Vorwärts und alles vergessen

Neue Bilder von der Zukunft braucht die Stadt. Darin sind sich die Experten einig. Nach dem Ende der „Metropole“ und der „Hauptstadt“ fragt sich allerdings, welche Bilder das sind. Und wer beim großen Malwettbewerb um die Zukunft mitmalen darf

von UWE RADA

Metadiskussionen bringen es so mit sich, dass im Grunde keiner weiß, worüber eigentlich diskutiert wird. Das ist beim Thema Zukunftsbilder nicht anders. Umso hilfreicher war es deshalb, dass Meinolf Dierkes vom Wissenschaftszentrum Berlin beim gestrigen Hearing zum Thema „Leitbilder für die Metropolenregion Berlin-Brandenburg“ zunächst ganz praktische Begriffsklärung betrieb. Ein Leitbild, so Dierkes, gehe von der Gegenwart aus und projiziere das Wünschbare und das Machbare in die Zukunft. „Dadurch unterscheidet es sich sowohl von der Planung, die nur das Machbare im Sinn hat, und von der Utopie, der es nur um das Wünschbare geht.“

Eingeladen zum Hearing hatte die Enquetekommission „Zukunftsfähiges Berlin“, der, wenn man so will, parlamentarische Arm des Berliner Agenda-21-Prozesses. Klarheit wollte man sich verschaffen angesichts eines wahren Dschungels an Berlin-Bildern, die vom „Neuen Berlin“ über die „Hauptstadt“ noch immer bis zur „Metropole“ reichen. Allein, bei Meinolf Dierkes wurden die Leitbildsuchenden auch nicht fündig. Dierkes nämlich zog es zunächst vor, die gängigen Bilder genüsslich zu zerlegen, schwadronierte über die gescheiterte „Olympiastadt“, betonte, dass auch die „Hauptstadt“ nicht die Jobs brachte, die in der Industrie wegfielen und kam am Ende zur „Ost-West-Drehscheibe“. „Es gibt ja kaum mehr was zu drehen“, meinte er, „selbst der Großflughafen wird, wenn überhaupt, als Umsteigeflughafen gebraucht.“ Und beim „Ost-West“ seien andere längst weiter.
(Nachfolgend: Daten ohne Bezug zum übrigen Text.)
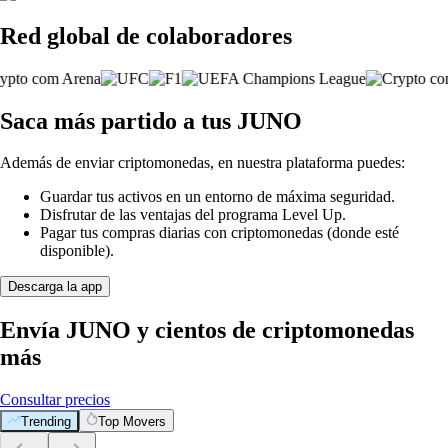
Red global de colaboradores
Saca más partido a tus JUNO
Además de enviar criptomonedas, en nuestra plataforma puedes:
Guardar tus activos en un entorno de máxima seguridad.
Disfrutar de las ventajas del programa Level Up.
Pagar tus compras diarias con criptomonedas (donde esté
disponible).
Descarga la app
Envía JUNO y cientos de criptomonedas
más
Consultar precios
Trending
Top Movers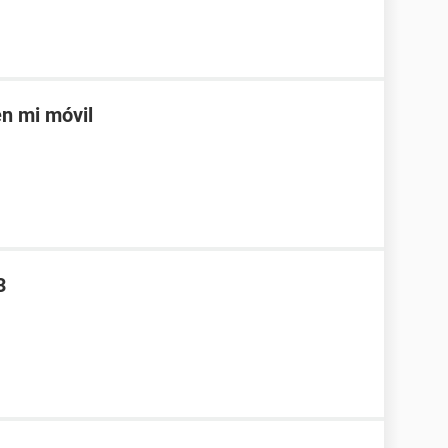
en mi móvil
3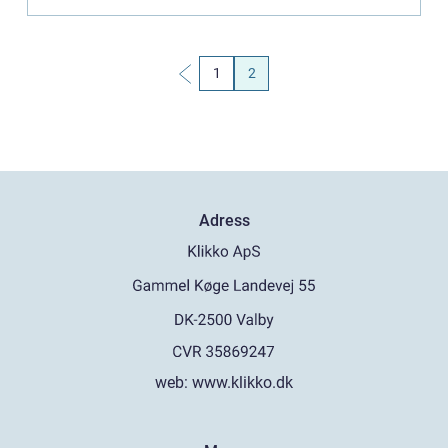
1
2
Adress
web:
www.klikko.dk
Das konnte und wollte natürlich Volker Hassemer, als geschäftsführender „Partner für Berlin“ gewissermaßen oberster Berliner Leitbildhauer, nicht auf sich sitzen lassen. „Als Deutsche sind wir gut darin, uns zu erzählen, was wir nicht können“, meinte Hassemer. Dabei komme es weniger auf die Schwächen an als vielmehr darauf, die Berliner Stärken herauszuarbeiten. Hassemer nannte deren gleich fünf. Die „mitteleuropäische Platzierung“ Berlins gehörte ebenso dazu wie die Eigenschaft des „Entscheiderzentrums im größten europäischen Land“, die „Wissenschaftsstadt“, die „Kulturmetropole“ und, nicht zuletzt, die Tatsache, „dass es in Berlin nicht nur spannend ist zu arbeiten, sondern dass es sich hier auch gut leben lässt“.
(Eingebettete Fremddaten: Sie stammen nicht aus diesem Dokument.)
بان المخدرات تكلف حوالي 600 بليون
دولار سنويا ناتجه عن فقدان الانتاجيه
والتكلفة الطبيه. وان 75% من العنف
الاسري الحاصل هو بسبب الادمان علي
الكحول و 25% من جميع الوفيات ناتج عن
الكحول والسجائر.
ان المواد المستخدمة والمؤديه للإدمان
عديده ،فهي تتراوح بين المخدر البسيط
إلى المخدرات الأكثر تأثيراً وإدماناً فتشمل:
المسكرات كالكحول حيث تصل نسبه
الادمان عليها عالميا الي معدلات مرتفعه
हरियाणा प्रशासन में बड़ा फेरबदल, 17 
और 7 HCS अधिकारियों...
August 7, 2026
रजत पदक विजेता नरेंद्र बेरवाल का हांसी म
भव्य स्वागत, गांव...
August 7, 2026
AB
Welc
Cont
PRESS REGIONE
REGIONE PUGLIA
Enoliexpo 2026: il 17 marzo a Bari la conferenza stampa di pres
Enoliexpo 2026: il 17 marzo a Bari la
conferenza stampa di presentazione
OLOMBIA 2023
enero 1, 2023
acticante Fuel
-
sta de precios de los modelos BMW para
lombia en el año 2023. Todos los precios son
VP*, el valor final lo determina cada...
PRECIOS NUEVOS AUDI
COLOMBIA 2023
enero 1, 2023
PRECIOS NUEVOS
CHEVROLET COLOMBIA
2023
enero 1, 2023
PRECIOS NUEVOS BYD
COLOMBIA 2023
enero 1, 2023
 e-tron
Klaus Brake, der dritte im Hearings-Bunde und zugleich Mitverfasser der vom Senat in Auftrag gegebenen Berlin-Studie, unterschied schließlich verschiedene „Leitbildelemente“, die es herauszuarbeiten gelte. Dies betreffe nicht nur die Berliner „Ziele“, sondern auch seine „Ressourcen“ und nicht zuletzt den „Weg“, den die Stadt einschlagen müsse.

Namentlich beim Weg gingen die Meinungen der Diskutanten allerdings auseinander. Während Hassemer das Leitbildmalen den politischen und gesellschaftlichen Eliten anvertrauen will, plädierten die anderen für eine Öffnung in die Gesellschaft hinein. In einem freilich waren sich alle einig: Berlin muss mehr auf seine eigenen Stärken, seine „endogenen Potenziale“ setzen.